Overview of Statistical Tests - Teradata Warehouse Miner

Teradata Warehouse Miner User Guide - Volume 3Analytic Functions

Teradata Warehouse Miner
Release Number
February 2018
English (United States)
Last Update
Product Category
This chapter applies only to an instance of Teradata Warehouse Miner operating on a Teradata database.

Teradata Warehouse Miner contains both parametric and nonparametric statistical tests from the classical statistics literature, as well as more recently developed tests. In addition, “group by” variables permit the ability to statistically analyze data groups defined by selected variables having specific values. In this way, multiple tests can be conducted at once to provide a profile of customer data showing hidden clues about customer behavior.

In simplified terms, what statistical inference allows us to do is to find out whether the outcome of an experiment could have happened by accident, or if it is extremely unlikely to have happened by chance. Of course a very well designed experiment would have outcomes which are clearly different, and require no statistical test. Unfortunately, in nature noisy outcomes of experiments are common, and statistical inference is required to get the answer. It does not matter whether our data come from an experiment we designed, or from a retail database. Questions can be asked of the data, and statistical inference can provide the answer.

What is statistical inference? It is a process of drawing conclusions about parameters of a statistical distribution. In summary, there are three principal approaches to statistical inference. One type of statistical inference is Bayesian estimation, where conclusions are based upon posterior judgments about the parameter given an experimental outcome. A second type is based on the likelihood approach, in which all conclusions are inferred from the likelihood function of the parameter given an experimental outcome. A third type of inference is hypothesis testing, which includes both nonparametric and parametric inference. For nonparametric inference, estimators concerning the distribution function are independent of the specific mathematical form of the distribution function. Parametric inference, by contrast, involves estimators about the distribution function that assumes a particular mathematical form, most often the normal distribution. Parametric tests are based on the sampling distribution of a particular statistic. Given knowledge of the underlying distribution of a variable, how the statistic is distributed in multiple equal-size samples can be predicted.

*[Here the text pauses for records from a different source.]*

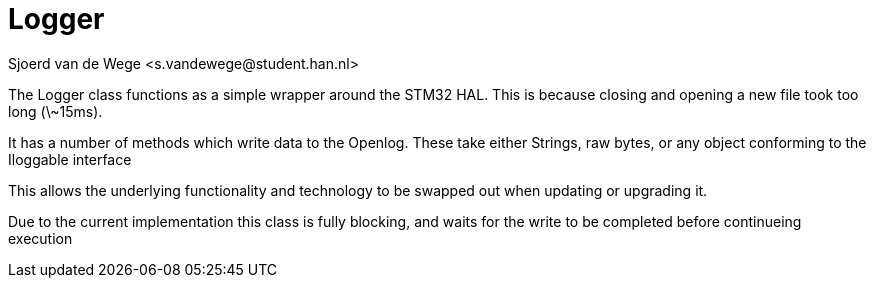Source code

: = Logger
Sjoerd van de Wege <s.vandewege@student.han.nl>

The Logger class functions as a simple wrapper around the STM32 HAL. 
This is because closing and opening a new file took too long (\~15ms).

It has a number of methods which write data to the Openlog.
These take either Strings, raw bytes, or any object conforming to the Iloggable interface

This allows the underlying functionality and technology to be swapped out when updating or upgrading it.

Due to the current implementation this class is fully blocking, and waits for the write to be completed before continueing execution

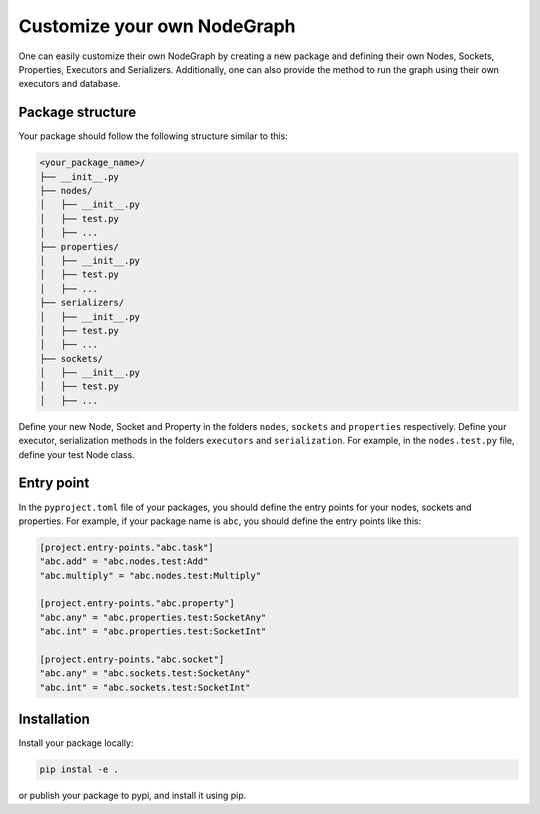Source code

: .. _custom_nodegraph:

============================================
Customize your own NodeGraph
============================================
One can easily customize their own NodeGraph by creating a new package and defining their own Nodes, Sockets, Properties, Executors and Serializers.
Additionally, one can also provide the method to run the graph using their own executors and database.

Package structure
-------------------

Your package should follow the following structure similar to this:

.. code:: console

    <your_package_name>/
    ├── __init__.py
    ├── nodes/
    │   ├── __init__.py
    │   ├── test.py
    │   ├── ...
    ├── properties/
    │   ├── __init__.py
    │   ├── test.py
    │   ├── ...
    ├── serializers/
    │   ├── __init__.py
    │   ├── test.py
    │   ├── ...
    ├── sockets/
    │   ├── __init__.py
    │   ├── test.py
    │   ├── ...

Define your new Node, Socket and Property in the folders ``nodes``, ``sockets`` and ``properties`` respectively. Define your executor, serialization methods in the folders ``executors`` and ``serialization``. For example, in the ``nodes.test.py`` file, define your test Node class.


Entry point
-------------------

In the ``pyproject.toml`` file of your packages, you should define the entry points for your nodes, sockets and properties. For example, if your package name is ``abc``, you should define the entry points like this:


.. code:: toml

    [project.entry-points."abc.task"]
    "abc.add" = "abc.nodes.test:Add"
    "abc.multiply" = "abc.nodes.test:Multiply"

    [project.entry-points."abc.property"]
    "abc.any" = "abc.properties.test:SocketAny"
    "abc.int" = "abc.properties.test:SocketInt"

    [project.entry-points."abc.socket"]
    "abc.any" = "abc.sockets.test:SocketAny"
    "abc.int" = "abc.sockets.test:SocketInt"



Installation
-------------------

Install your package locally:

.. code:: bash

    pip instal -e .

or publish your package to pypi, and install it using pip.
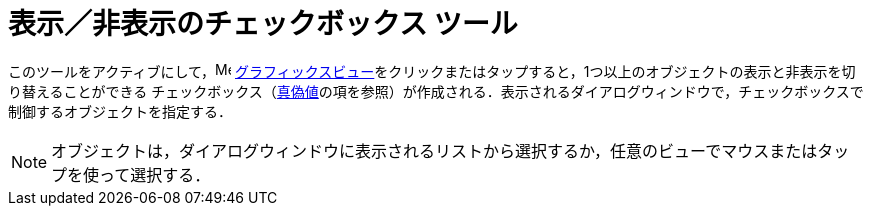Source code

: = 表示／非表示のチェックボックス ツール
:page-en: tools/Check_Box
ifdef::env-github[:imagesdir: /ja/modules/ROOT/assets/images]

このツールをアクティブにして，image:16px-Menu_view_graphics.svg.png[Menu view graphics.svg,width=16,height=16]
xref:/グラフィックスビュー.adoc[グラフィックスビュー]をクリックまたはタップすると，1つ以上のオブジェクトの表示と非表示を切り替えることができる
チェックボックス（xref:/真偽値.adoc[真偽値]の項を参照）が作成される．表示されるダイアログウィンドウで，チェックボックスで制御するオブジェクトを指定する．

[NOTE]
====

オブジェクトは，ダイアログウィンドウに表示されるリストから選択するか，任意のビューでマウスまたはタップを使って選択する．

====
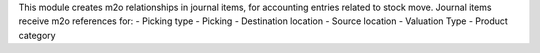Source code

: This module creates m2o relationships in journal items, for accounting entries related to stock move.
Journal items receive m2o references for:
- Picking type
- Picking
- Destination location
- Source location
- Valuation Type
- Product category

The statistical tests provided in Teradata Warehouse Miner are solely those of the hypothesis testing type, both parametric and nonparametric. Hypothesis tests generally belong to one of five classes:
  1. parametric tests including the class of t-tests and F-tests assuming normality of data populations
  2. nonparametric tests of the binomial type
  3. nonparametric tests of the chi square type, based on contingency tables.
  4. nonparametric tests based on ranks
  5. nonparametric tests of the Kolmogorov-Smirnov type

Within each class of tests there exist many variants, some of which have risen to the level of being named for their authors. Often tests have multiple names due to different originators. The tests may be applied to data in different ways, such as on one sample, two samples or multiple samples. The specific hypothesis of the test may be two-tailed, upper-tailed or lower-tailed.

Hypothesis tests vary depending on the assumptions made in the context of the experiment, and care must be exercised that they are valid in the particular context of the data to be examined. For example, is it a fair assumption that the variables are normally distributed? The choice of which test to apply will depend on the answer to this question. Failure to exercise proper judgment in which test to apply may result in false alarms, where the null hypothesis is rejected incorrectly, or misses, where the null hypothesis is accepted improperly.

Identity columns (i.e., columns defined with the attribute “GENERATED … AS IDENTITY”), cannot be analyzed by many of the statistical test functions and should therefore generally be avoided.